Gibbs served as general counsel for the Center for Law and Social Justice (CLSJ) of Medgar Evers College for approximately 28 years, working on redistricting cases, among others. She also served as project director of the CLSJ Immigration Law Program. She was appointed to the New York City Campaign Finance Board's Voter Assistance Advisory Committee, interviewed in media and contributed to academic journals.

As an independent attorney, Gibbs also represented political activists, including members of the Black Panther Party such as Sundiata Acoli and Mumia Abu Jamal. Abu Jamal devoted an episode of his radio show to an obituary for Gibbs. Gibbs was also a long-term member of the National Conference of Black Lawyers' International Affairs Section.

== Poet, Editor, Journalist, and Public Speaker ==
As a high school student, Gibbs spoke at the April 24, 1971 March on Washington against the Vietnam war. Gibbs was a writer for the Liberation News Service, the activist news agency.

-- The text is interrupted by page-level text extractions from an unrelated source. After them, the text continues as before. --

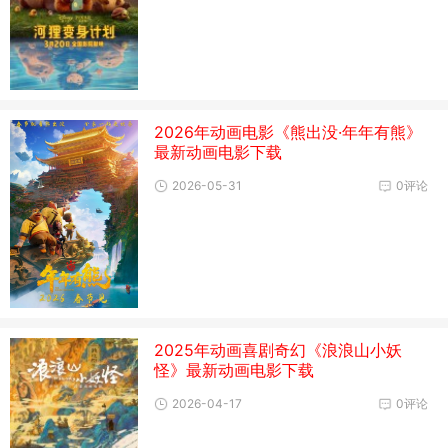
2026年动画电影《熊出没·年年有熊》
最新动画电影下载
2026-05-31
0评论
2025年动画喜剧奇幻《浪浪山小妖
怪》最新动画电影下载
2026-04-17
0评论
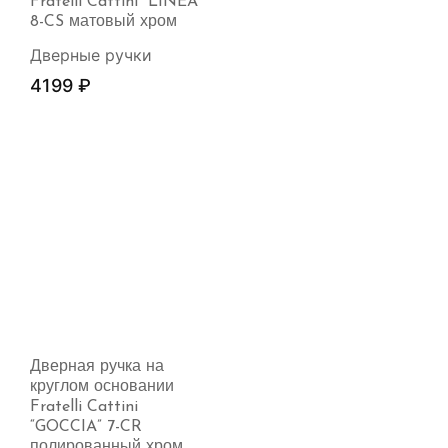
Fratelli Cattini “LINEA”
8-CS матовый хром
Дверные ручки
4199
₽
Дверная ручка на
круглом основании
Fratelli Cattini
“GOCCIA” 7-CR
полированный хром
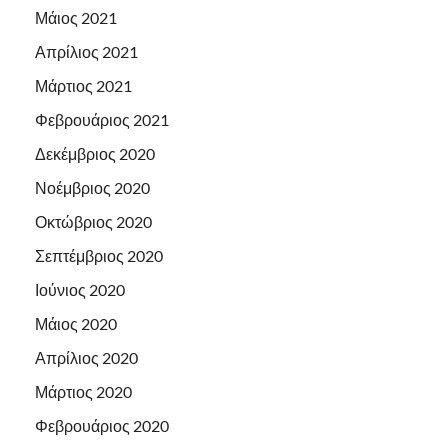
Μάιος 2021
Απρίλιος 2021
Μάρτιος 2021
Φεβρουάριος 2021
Δεκέμβριος 2020
Νοέμβριος 2020
Οκτώβριος 2020
Σεπτέμβριος 2020
Ιούνιος 2020
Μάιος 2020
Απρίλιος 2020
Μάρτιος 2020
Φεβρουάριος 2020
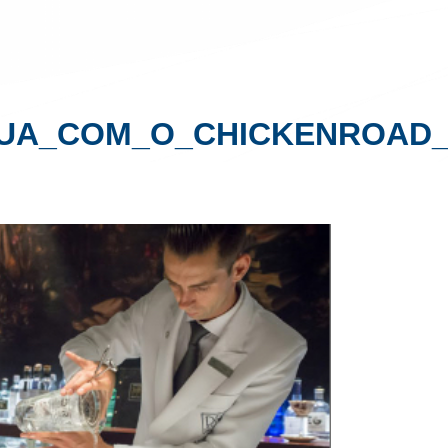
UA_COM_O_CHICKENROAD_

Gibbs was the founding editor of Azalea: A Magazine by Third World Lesbians which published fiction, poetry, and other forms by writers including Audre Lorde, Sapphire, and Jewelle Gomez. Azalea was published between 1977 and 1983. In 1980, Gibbs co-edited the anthology Top Ranking: A Collection of Articles on Racism and Classism in the Lesbian Community.

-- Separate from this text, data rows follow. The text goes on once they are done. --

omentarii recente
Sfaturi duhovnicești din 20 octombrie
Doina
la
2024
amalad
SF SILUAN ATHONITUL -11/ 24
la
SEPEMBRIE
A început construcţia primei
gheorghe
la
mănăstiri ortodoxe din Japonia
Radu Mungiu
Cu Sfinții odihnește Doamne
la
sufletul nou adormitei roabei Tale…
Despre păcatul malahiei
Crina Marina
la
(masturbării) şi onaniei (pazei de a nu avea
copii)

Gibbs' own poetry was published in the Iowa Review. She also self-published a book, Between a Rock and a Hard Place.

In 2010, Gibbs spoke at the CLAGS conference on lesbian organizing in the 1970s, "In Amerika They Call Us Dykes: Lesbian Lives in the 1970s." Gibbs spoke at the plenary event "Defining the Boundaries of Lesbian Identity."

== Political Activist and Organizer ==
Gibbs co-founded an anti-racist organization called Dykes Against Racism Everywhere (DARE). Gibbs played a role in numerous international campaigns, including the U.S. anti-apartheid movement. For decades, Gibbs was active in the Jericho Movement for Recognition and Amnesty for U.S. Political Prisoners.

Until 2014, Gibbs was co-chair of the board of the Brecht Forum.

Notably, she helped organize the successful campaign for New York City Council's Resolution 0285, which in 2022 called on the U.S. Congress and President Joe Biden to end the U.S. embargo against Cuba and the restrictive travel ban on U.S. citizens. The resolution also called for removing Cuba from the State Sponsors of Terrorism list. In recognition of Gibbs' work, Ambassador Yuri A. Gala López, Deputy Permanent Representative of Cuba to the United Nations, addressed her memorial on June 8, 2024.

Gibbs worked on behalf of People United for Children, a group advocating for children in foster care, headed by Sharonne Salaam, mother of Councilmember Yusef Salaam of the Exonerated Five.

== Later Years and Death ==
In 2023, Gibbs underwent a series of surgeries related to cardiovascular disease. She died on March 14, 2024 at her home in Brooklyn.